Jim ruminated. “You got your pronouns mixed up there,” he said past the cheese in his teeth. “You meant I am embarrassing you.”
“Yes, that, too!”
Jim drained his fourth glass and set it upside down on the ravaged cheese plate. “I’m leaving.” He maneuvered bluntly through the crowd toward the coat check. Meg and Pam were standing an arm’s length away from Jen, studying the floor. Trickles of red wine wound and seeped around cheese ashes.

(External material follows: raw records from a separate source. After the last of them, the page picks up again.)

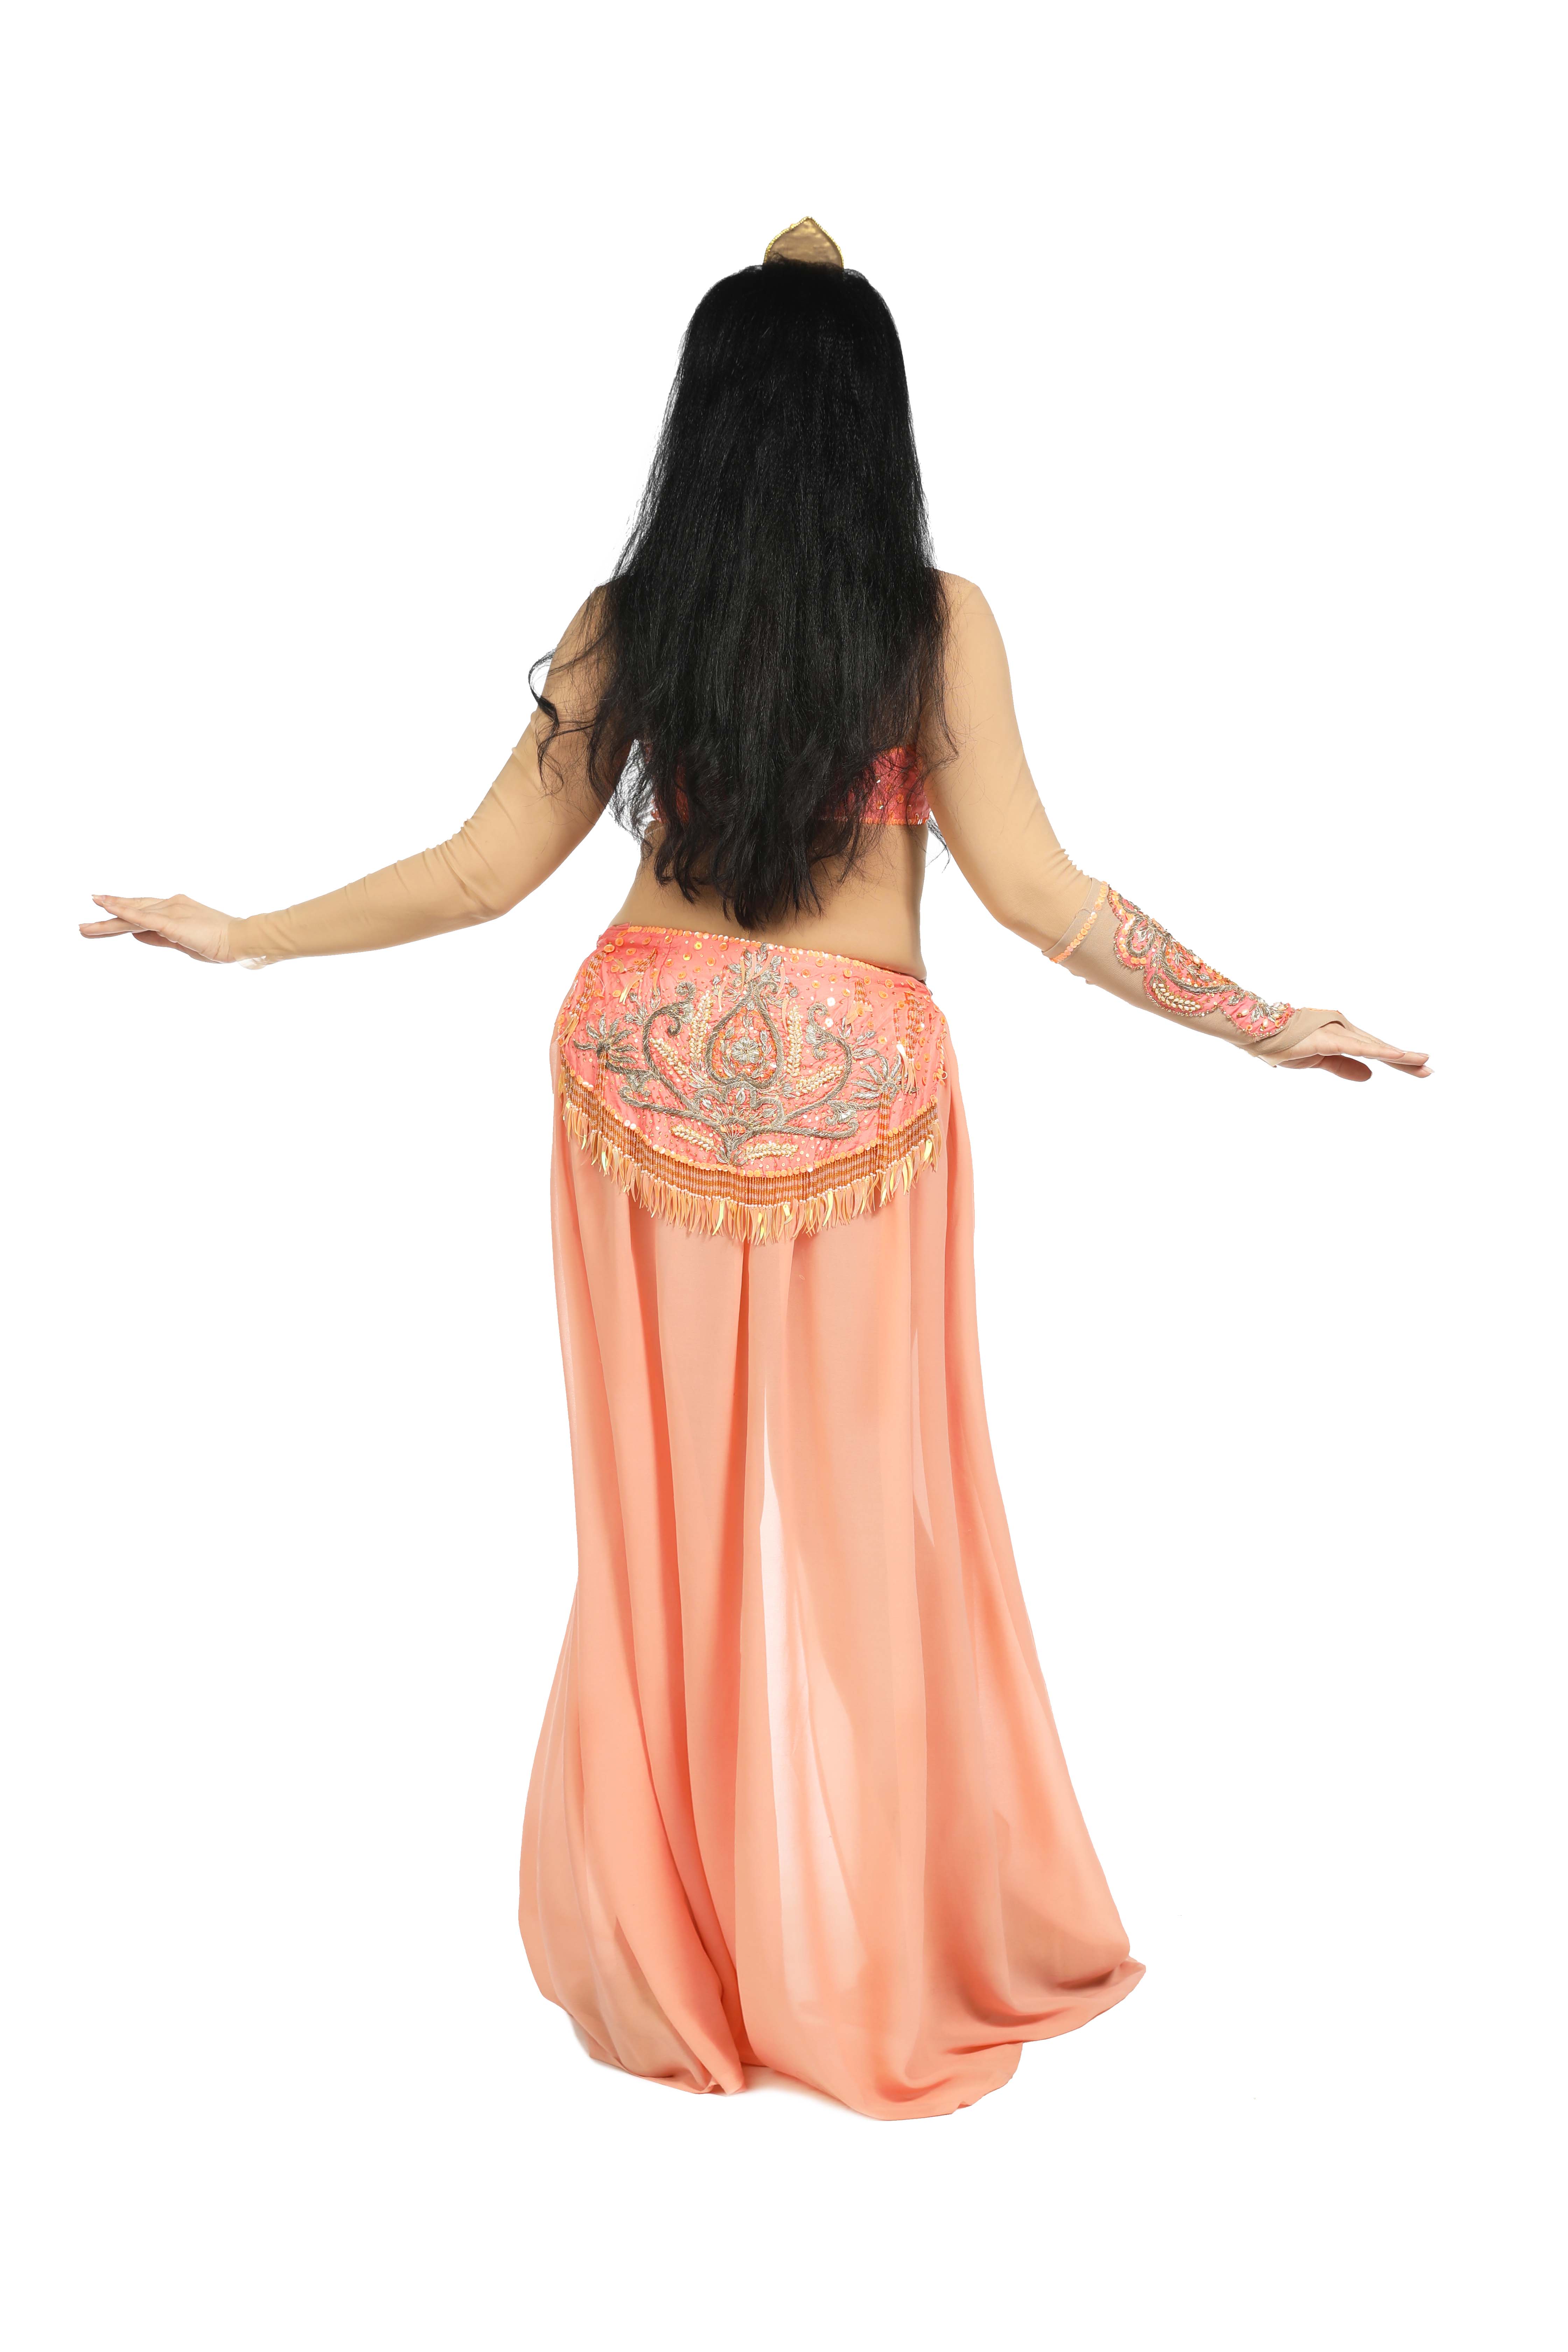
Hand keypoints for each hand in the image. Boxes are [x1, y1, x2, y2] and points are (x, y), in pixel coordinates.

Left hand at [79, 895, 234, 962]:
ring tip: (85, 927)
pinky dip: (123, 912)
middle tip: (84, 923)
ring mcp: (170, 910)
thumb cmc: (219, 943)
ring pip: (132, 914)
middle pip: (132, 909)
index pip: (142, 910)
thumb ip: (158, 938)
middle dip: (107, 914)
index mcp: (175, 909)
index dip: (121, 911)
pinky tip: (106, 909)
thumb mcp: (183, 943)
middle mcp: (170, 904)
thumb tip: (135, 936)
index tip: (102, 911)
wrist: (240, 939)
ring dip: (107, 919)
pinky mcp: (171, 921)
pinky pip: (142, 917)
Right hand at [1278, 1018, 1429, 1081]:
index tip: (1421, 1069)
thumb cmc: (1285, 1044)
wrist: (1258, 1035)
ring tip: (1422, 1063)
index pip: (1377, 1051)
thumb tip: (1369, 1076)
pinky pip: (1357, 1048)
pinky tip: (1396, 1056)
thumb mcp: (1320, 1060)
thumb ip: (1344, 1067)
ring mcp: (1338, 1032)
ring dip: (1400, 1056)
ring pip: (1375, 1047)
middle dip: (1407, 1061)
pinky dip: (1378, 1051)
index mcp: (1343, 1036)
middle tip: (1430, 1071)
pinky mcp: (1328, 1039)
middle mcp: (1345, 1029)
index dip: (1399, 1061)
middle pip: (1382, 1048)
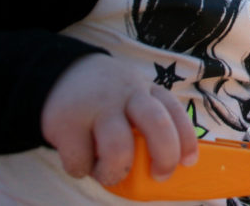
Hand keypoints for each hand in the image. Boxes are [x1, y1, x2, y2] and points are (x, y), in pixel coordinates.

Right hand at [40, 53, 197, 185]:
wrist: (61, 74)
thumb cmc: (107, 99)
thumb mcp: (135, 97)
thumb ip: (150, 122)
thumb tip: (169, 165)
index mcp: (147, 90)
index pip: (175, 112)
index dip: (186, 140)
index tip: (188, 162)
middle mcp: (127, 94)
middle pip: (157, 124)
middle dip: (165, 156)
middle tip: (160, 175)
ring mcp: (97, 107)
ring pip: (118, 149)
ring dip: (116, 171)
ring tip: (108, 172)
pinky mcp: (67, 122)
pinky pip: (81, 161)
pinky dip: (83, 170)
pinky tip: (81, 159)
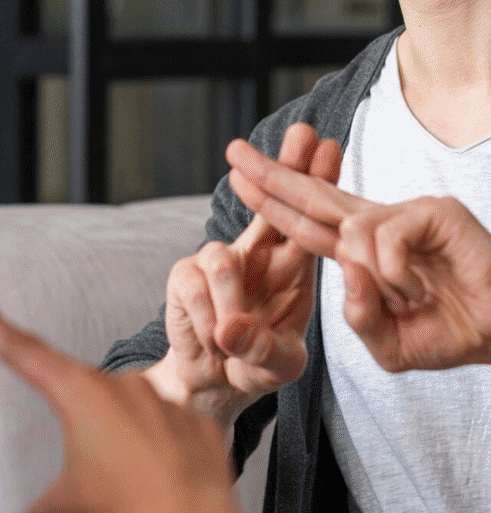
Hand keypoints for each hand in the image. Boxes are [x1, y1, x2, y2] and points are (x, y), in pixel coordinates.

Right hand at [0, 299, 250, 512]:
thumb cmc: (118, 511)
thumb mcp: (68, 509)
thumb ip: (45, 510)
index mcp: (78, 393)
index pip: (26, 354)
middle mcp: (122, 385)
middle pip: (91, 406)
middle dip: (91, 441)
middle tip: (99, 486)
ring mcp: (165, 401)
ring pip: (136, 423)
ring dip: (130, 453)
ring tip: (135, 497)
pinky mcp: (197, 424)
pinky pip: (176, 439)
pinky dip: (168, 462)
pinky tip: (167, 492)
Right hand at [152, 123, 341, 422]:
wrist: (210, 383)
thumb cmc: (254, 364)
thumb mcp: (278, 365)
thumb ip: (266, 352)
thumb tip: (232, 329)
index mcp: (290, 266)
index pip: (306, 217)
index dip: (316, 182)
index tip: (330, 146)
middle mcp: (255, 254)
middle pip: (269, 200)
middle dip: (283, 165)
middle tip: (302, 129)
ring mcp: (214, 261)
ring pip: (221, 258)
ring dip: (230, 308)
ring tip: (229, 342)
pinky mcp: (183, 277)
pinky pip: (195, 287)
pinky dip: (205, 323)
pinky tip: (212, 340)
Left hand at [226, 130, 490, 370]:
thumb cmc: (453, 334)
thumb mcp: (388, 343)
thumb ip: (358, 315)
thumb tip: (347, 267)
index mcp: (362, 252)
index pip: (306, 221)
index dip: (272, 200)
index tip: (237, 177)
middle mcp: (378, 225)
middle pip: (313, 195)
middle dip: (270, 173)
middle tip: (232, 152)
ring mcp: (406, 213)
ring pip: (351, 232)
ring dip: (375, 279)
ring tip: (412, 299)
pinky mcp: (434, 210)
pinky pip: (385, 238)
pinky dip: (397, 274)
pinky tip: (421, 288)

“I should go—go with him,” Jen yelled apologetically to Meg and Pam.
Pam’s mouth moved some more.
“Pam, I’m sorry, but I haven’t heard a word you’ve said the whole time,” Jen yelled, and Pam turned away.
“Okay,” Meg said, pulling Jen into a hug. “Maybe you should go. Maybe not. Let’s just take a moment together to think about it. But either way, do you want me to wrap up some cheese in a go-bag for you?”
Jen laughed into Meg’s shoulder. They stood quietly in the din, Meg’s fingers rubbing Jen’s back as they watched the crowd, until Jen felt another hand grasping hers.
Pam was pulling Jen back to the cheese plate, where she had arranged the cheddar crumbs and cracker shards into letters that spelled out STAY WITH US.
Pam had coaxed the trickle of Jim’s wine into a little underlining flourish on her message.
One of Jen’s hands was held in Meg’s and the other was held in Pam’s.
“You know what, I will stay a bit longer,” Jen yelled. “He needs to be alone. Meg, maybe I’ll just go cry in a bedroom with your ancient charge until we fall asleep.”
“You’ll wake up as somebody’s new wife,” Meg said.